SGS-1 shows strong general results, producing much more complex and diverse CAD shapes than existing methods.

Outputs from the SOTA large reasoning model (GPT-5) demonstrate a clear lack of spatial understanding, producing outputs that are unusable or too simple to actually be useful. We use both SGS-1 and GPT-5 to generate the parametric geometry for the rail mount from the input image, in order to produce the desired target complete assembly.

SGS-1 accurately represents the geometry and can be plugged into an assembly context, while the output from the large reasoning model is missing core spatial features.

Icy moons

Like anyone who has read 2010: Odyssey Two, I knew that some moons of Jupiter and Saturn have significant amounts of water and ice on them.
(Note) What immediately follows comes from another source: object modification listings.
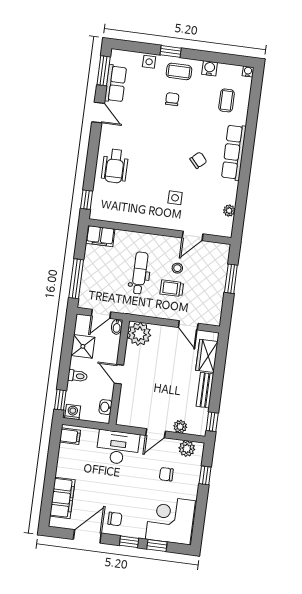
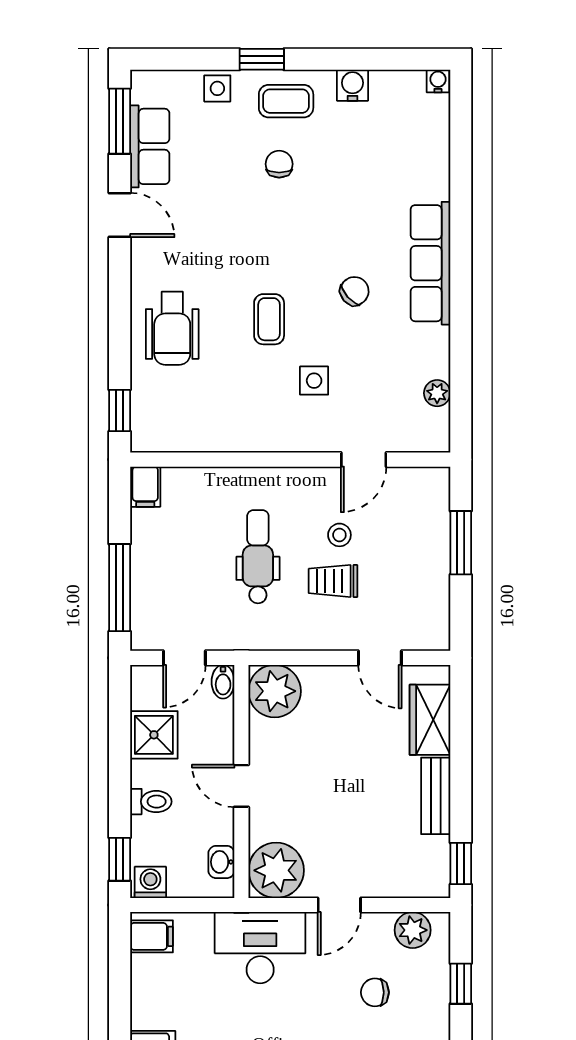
coffee table: (227, 100) -> (269, 319), moved
filing cabinet: (100, 236) -> (145, 487), width x0.50
plant: (180, 427) -> (276, 870), moved, width x1.87, depth x1.87

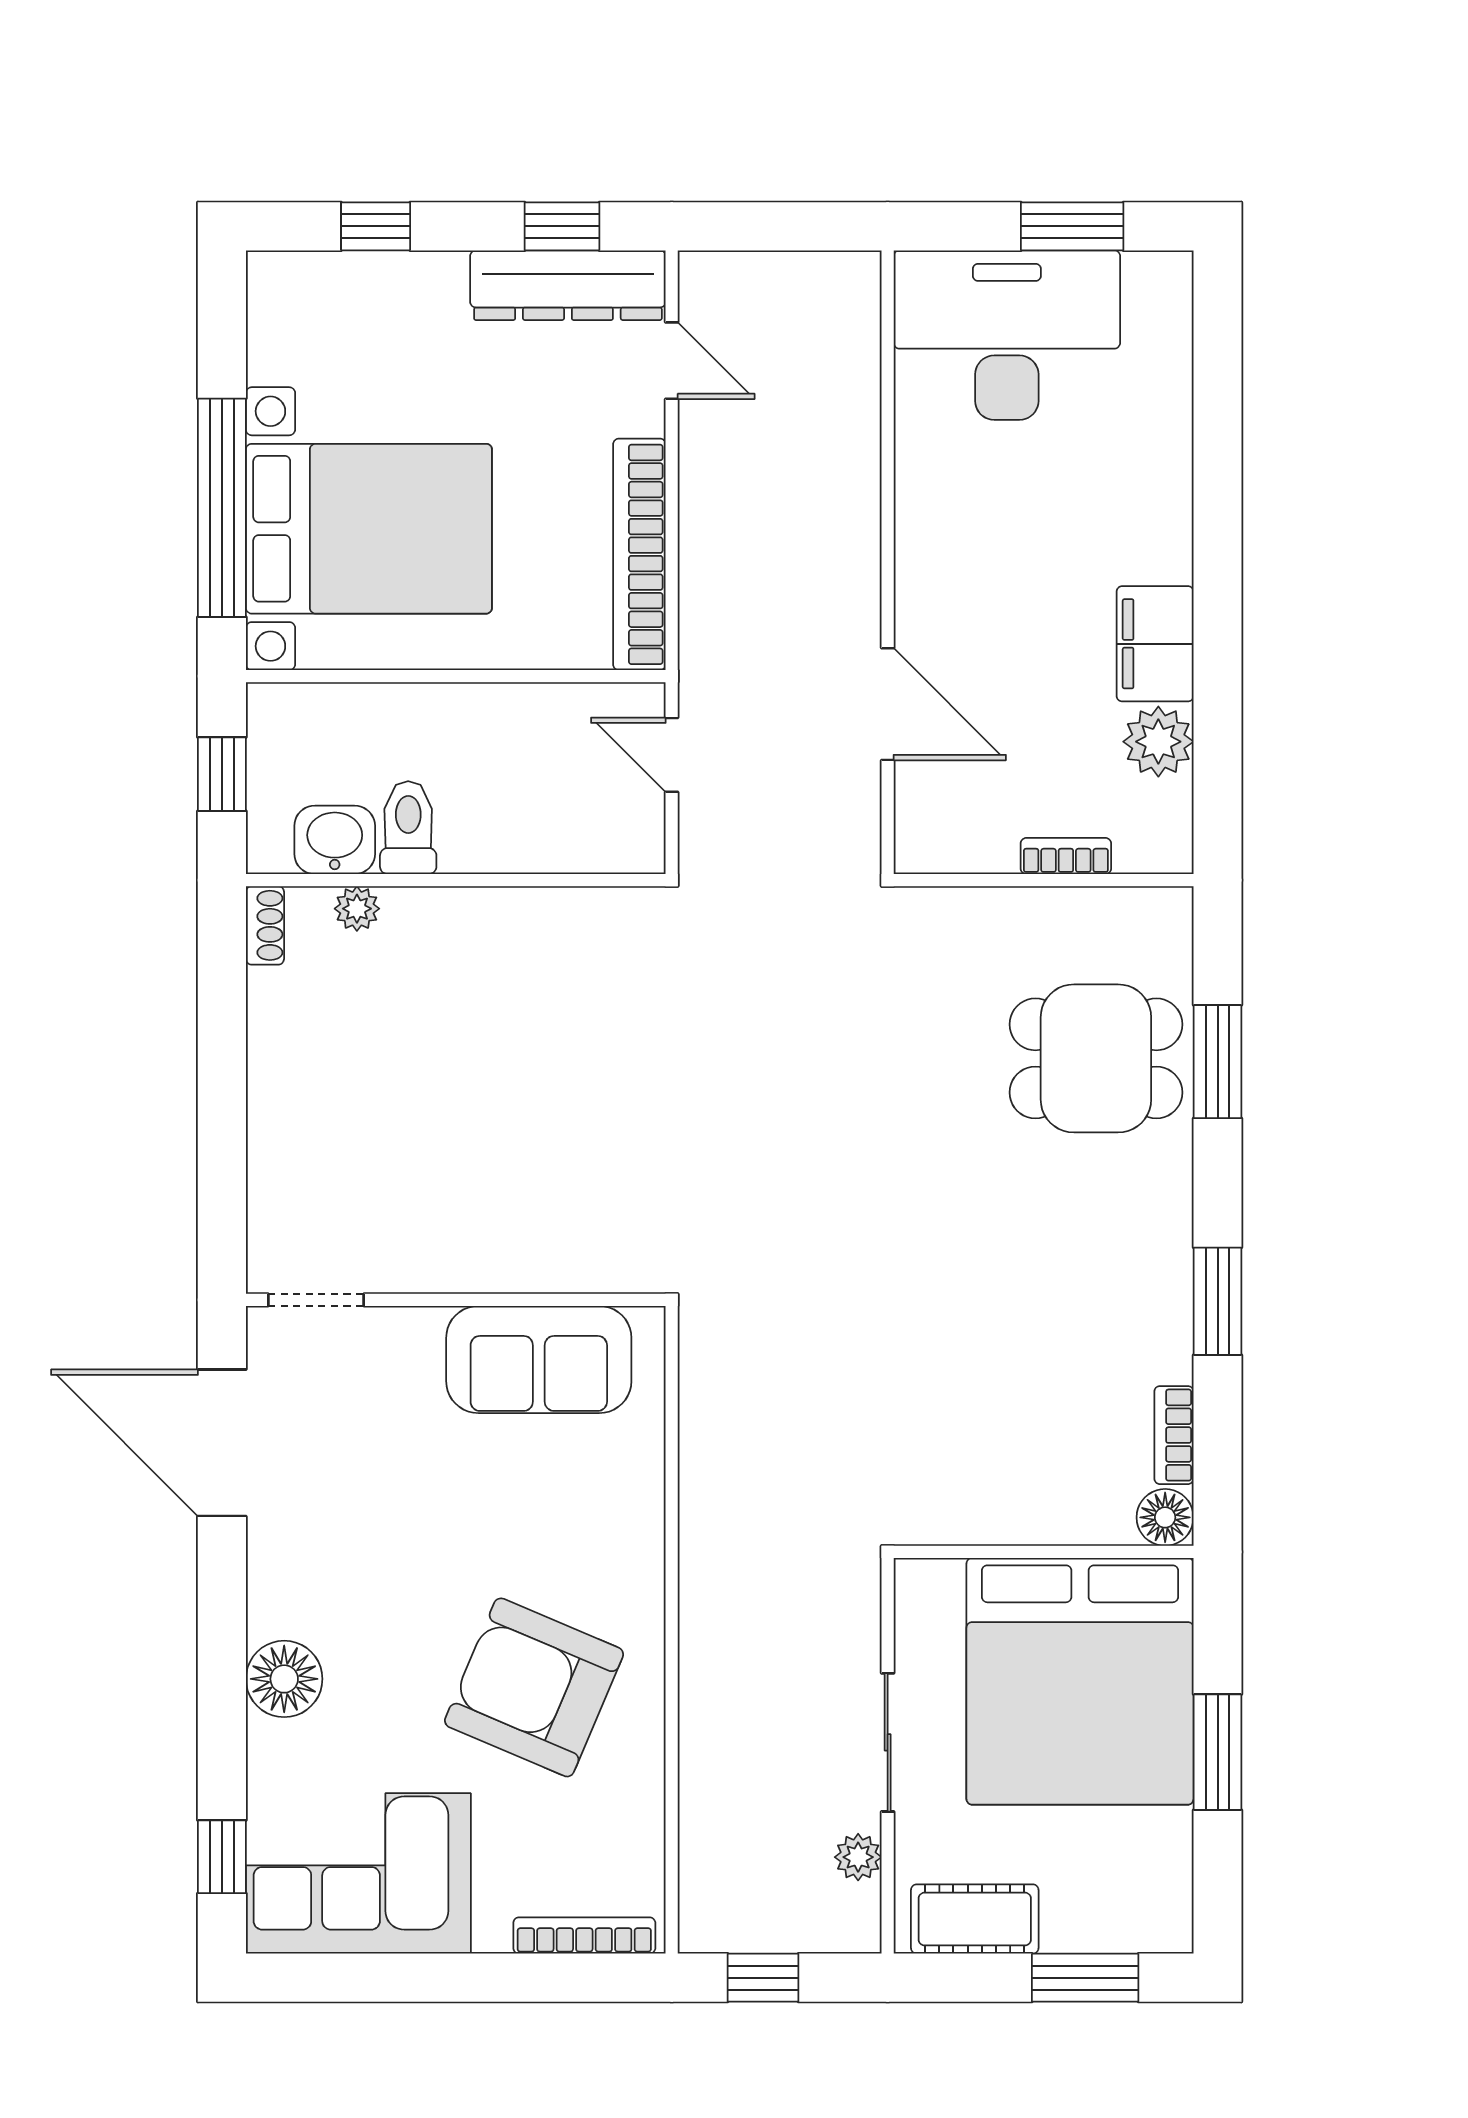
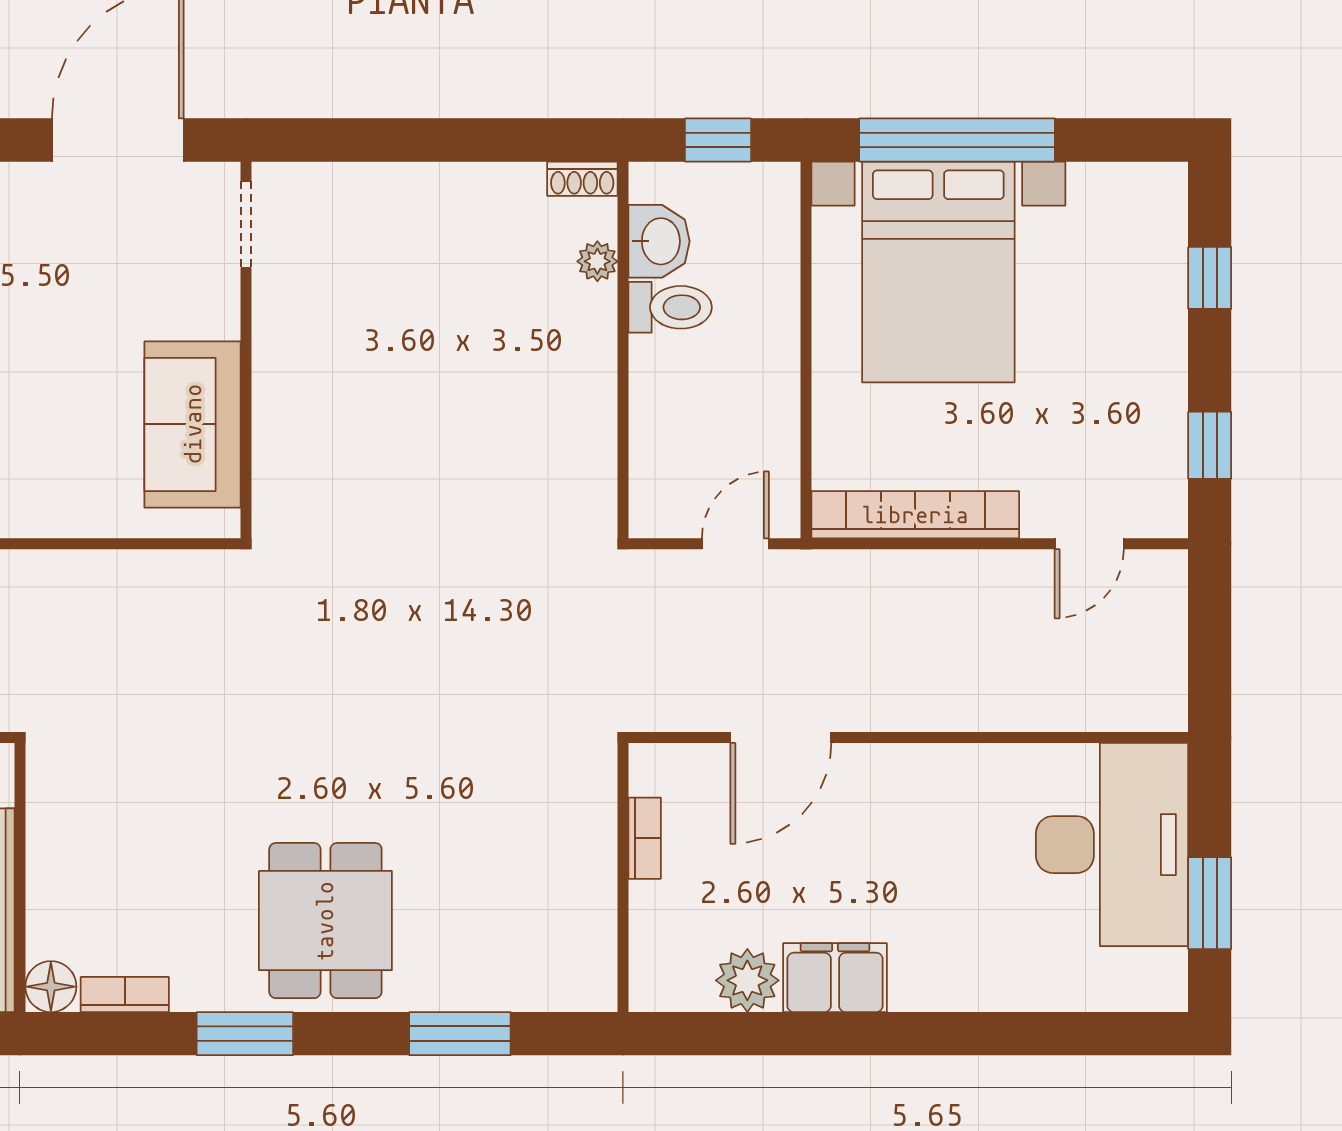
dresser: (568, 285) -> (1157, 451), removed
bookcase: (1066, 856) -> (645, 838), moved
dining table: (1096, 1058) -> (325, 921), moved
What I didn’t realize was that apparently they have much, much more water than earth does. (Earth doesn’t have that much more water than Pluto does!) Via Business Insider:

Earth seems drenched with water from mountaintop to ocean bottom.

But our home planet is a desert compared to some places the solar system, both in terms of its total water volume and the amount of liquid on Earth relative to its size.

Consider Jupiter's ice-encrusted moon Europa, which is smaller than Earth's moon. Scientists recently used 20-year-old Voyager data to find even more evidence that Europa has twice as much water as our planet. Even tiny Pluto may have an ocean nearly as large as Earth's.

If earth had managed to collect around 3 times as much water as it did, it apparently wouldn’t have dry land at all. But apparently earth having as much water as it does is something of a surprise. Via The Conversation:

This isn’t actually a surprise. Earth formed in the warm part of the protoplanetary disk, at a location well within the “snow line”. In fact, the origin of Earth’s water has been a puzzle to astronomers for many years.

It seems most likely that Earth’s water was delivered from the colder reaches of the Solar system through impacts, most likely from the outer reaches of the asteroid belt. That delivery through bombardment would also have targeted Mars and Venus.

There is growing evidence that both Mars and Venus once had oceans much like Earth’s - until the vagaries of time took their toll.

In the 4.5 billion years since the Solar system’s formation, the Sun has grown markedly more luminous. As a result, Venus grew ever warmer until its oceans boiled, hundreds of millions of years ago.